Your objective.
Lay out every line of the items below as a Markdown table with two columns, No. and Text, numbering the rows in order and skipping blank lines. Leave the pictures out of the table.

Task data.
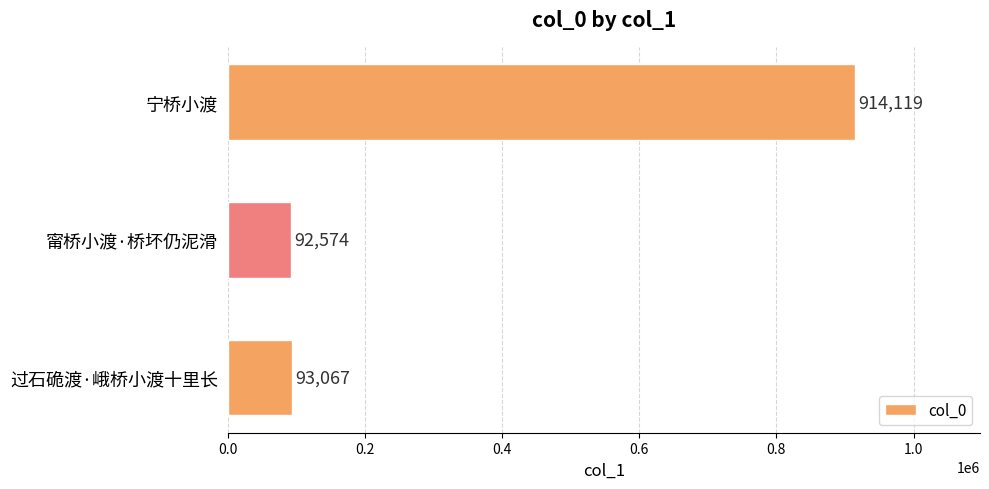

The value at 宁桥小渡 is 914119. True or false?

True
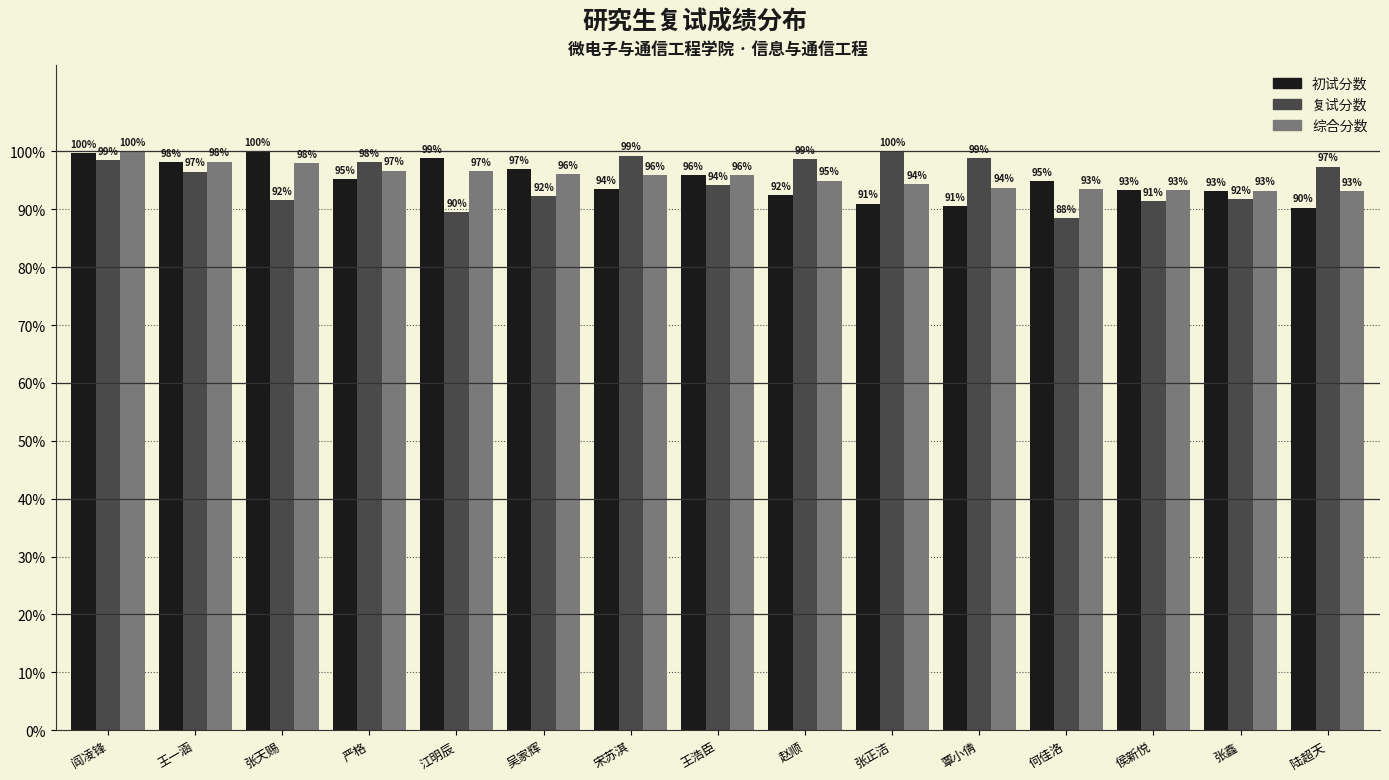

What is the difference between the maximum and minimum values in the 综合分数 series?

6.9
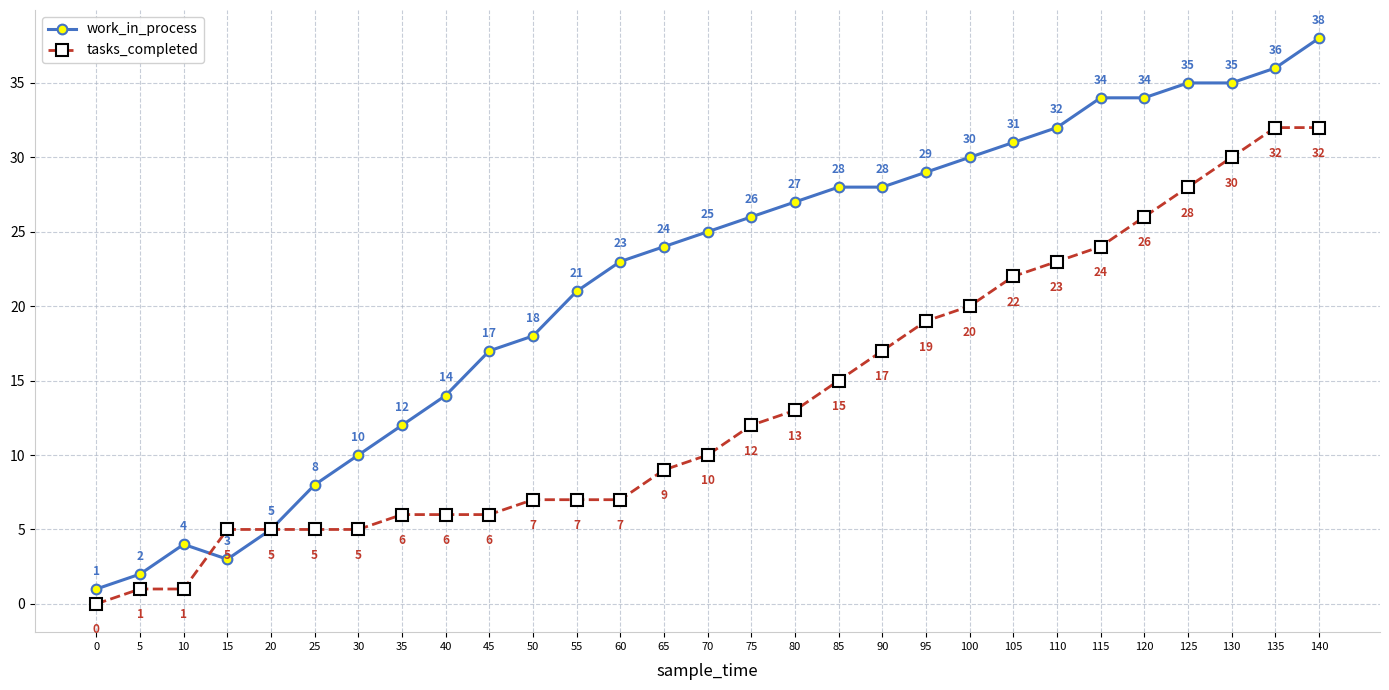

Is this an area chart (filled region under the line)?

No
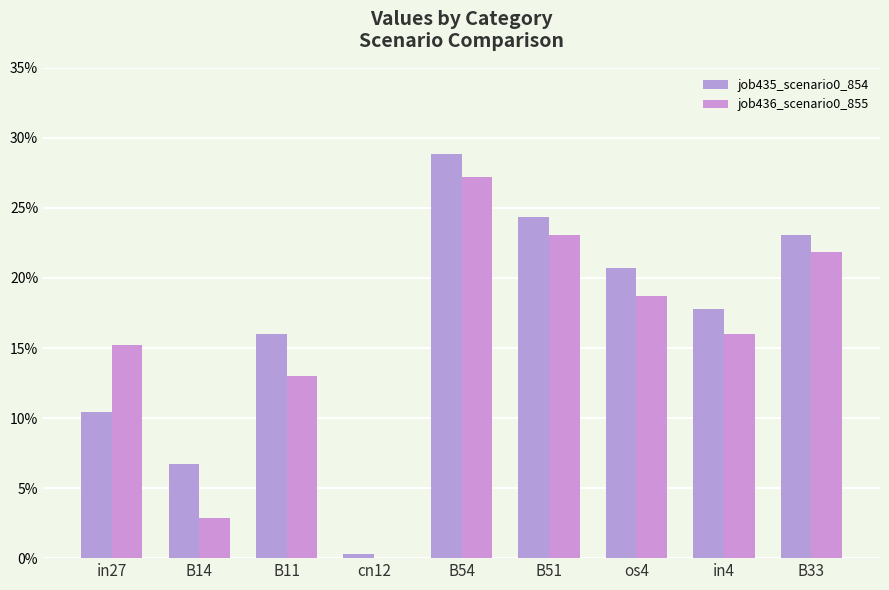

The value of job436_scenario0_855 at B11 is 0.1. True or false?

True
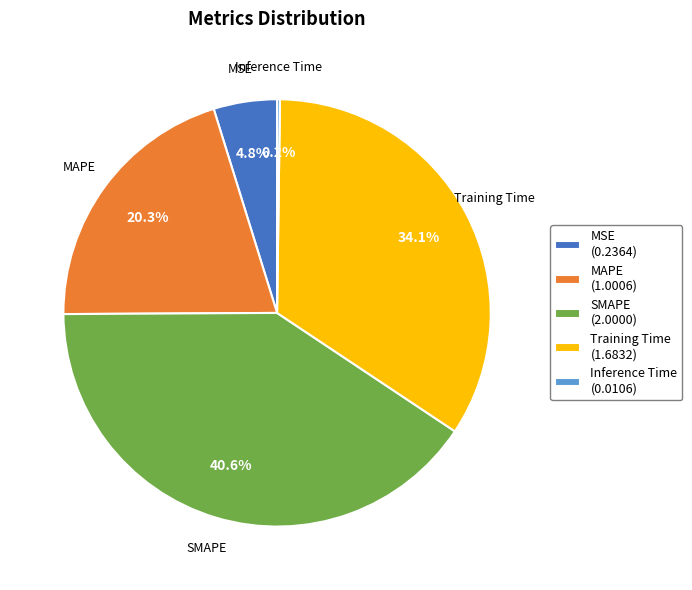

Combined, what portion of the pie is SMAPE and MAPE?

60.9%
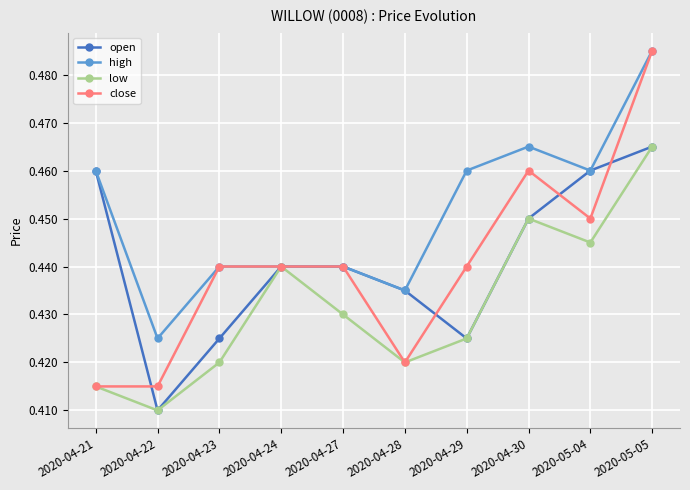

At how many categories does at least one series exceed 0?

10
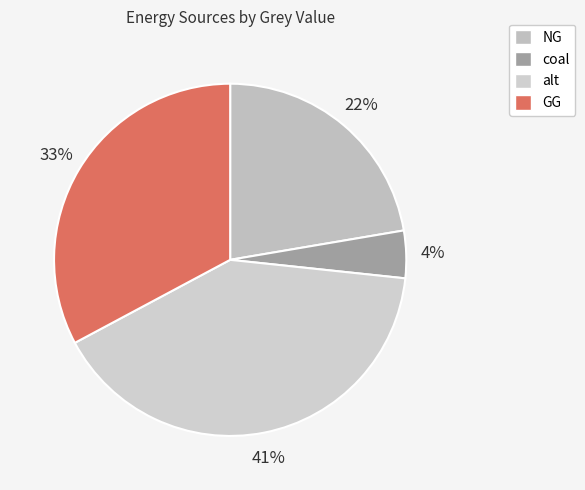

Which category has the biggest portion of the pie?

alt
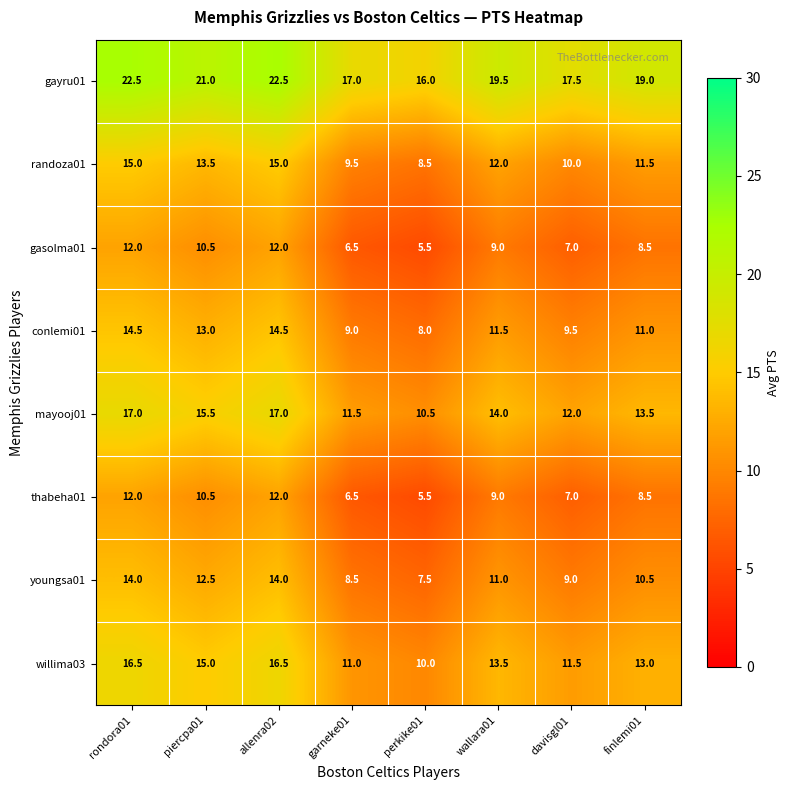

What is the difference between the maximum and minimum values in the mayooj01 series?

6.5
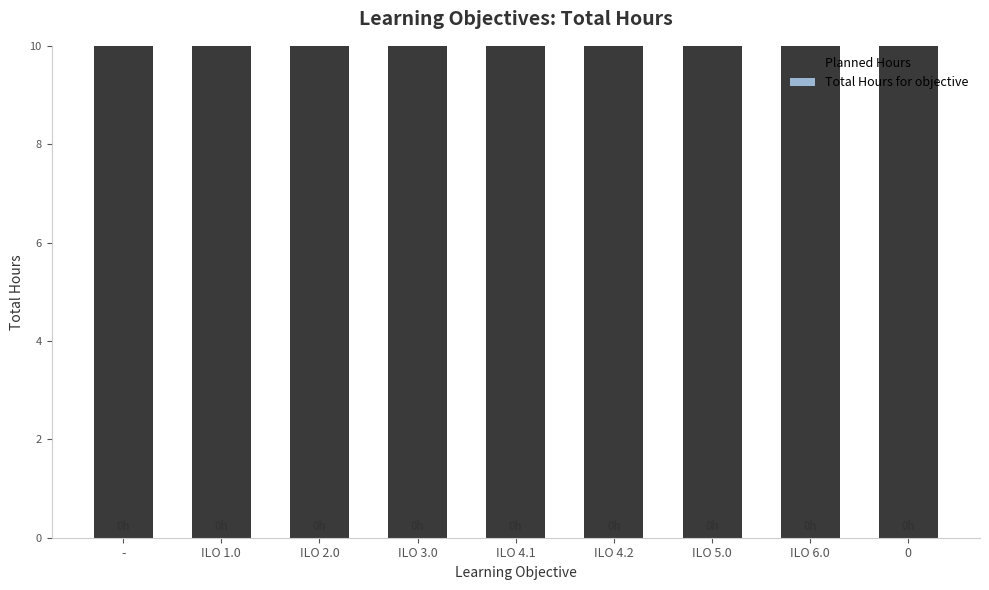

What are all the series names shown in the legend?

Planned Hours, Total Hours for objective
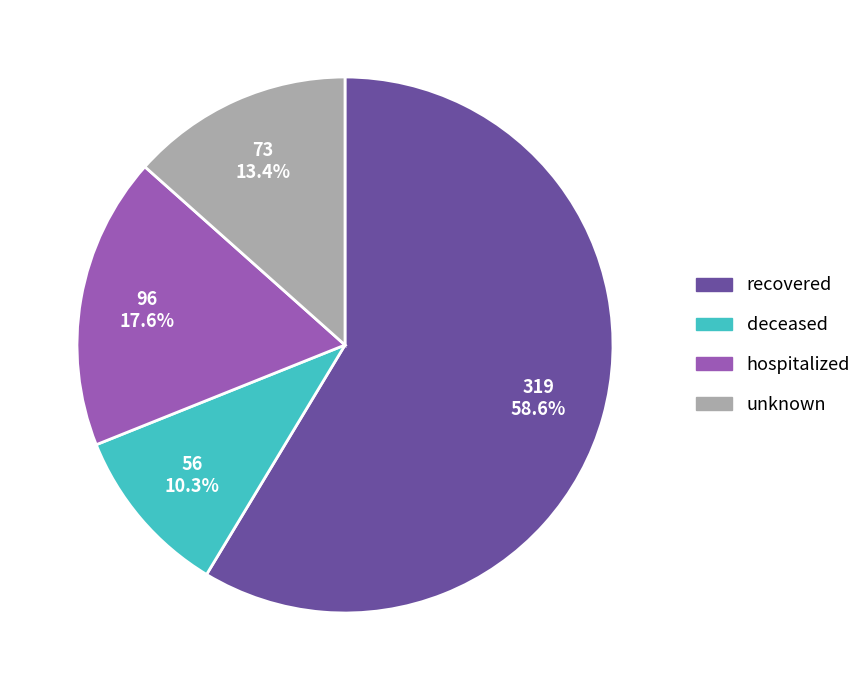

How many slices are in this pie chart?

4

Exercise output.
| No. | Text |
|---|---|
| 1 | The value at 宁桥小渡 is 914119. True or false? |
| 2 | True |
| 3 | What is the difference between the maximum and minimum values in the 综合分数 series? |
| 4 | 6.9 |
| 5 | Is this an area chart (filled region under the line)? |
| 6 | No |
| 7 | The value of job436_scenario0_855 at B11 is 0.1. True or false? |
| 8 | True |
| 9 | Combined, what portion of the pie is SMAPE and MAPE? |
| 10 | 60.9% |
| 11 | At how many categories does at least one series exceed 0? |
| 12 | 10 |
| 13 | Which category has the biggest portion of the pie? |
| 14 | alt |
| 15 | What is the difference between the maximum and minimum values in the mayooj01 series? |
| 16 | 6.5 |
| 17 | What are all the series names shown in the legend? |
| 18 | Planned Hours, Total Hours for objective |
| 19 | How many slices are in this pie chart? |
| 20 | 4 |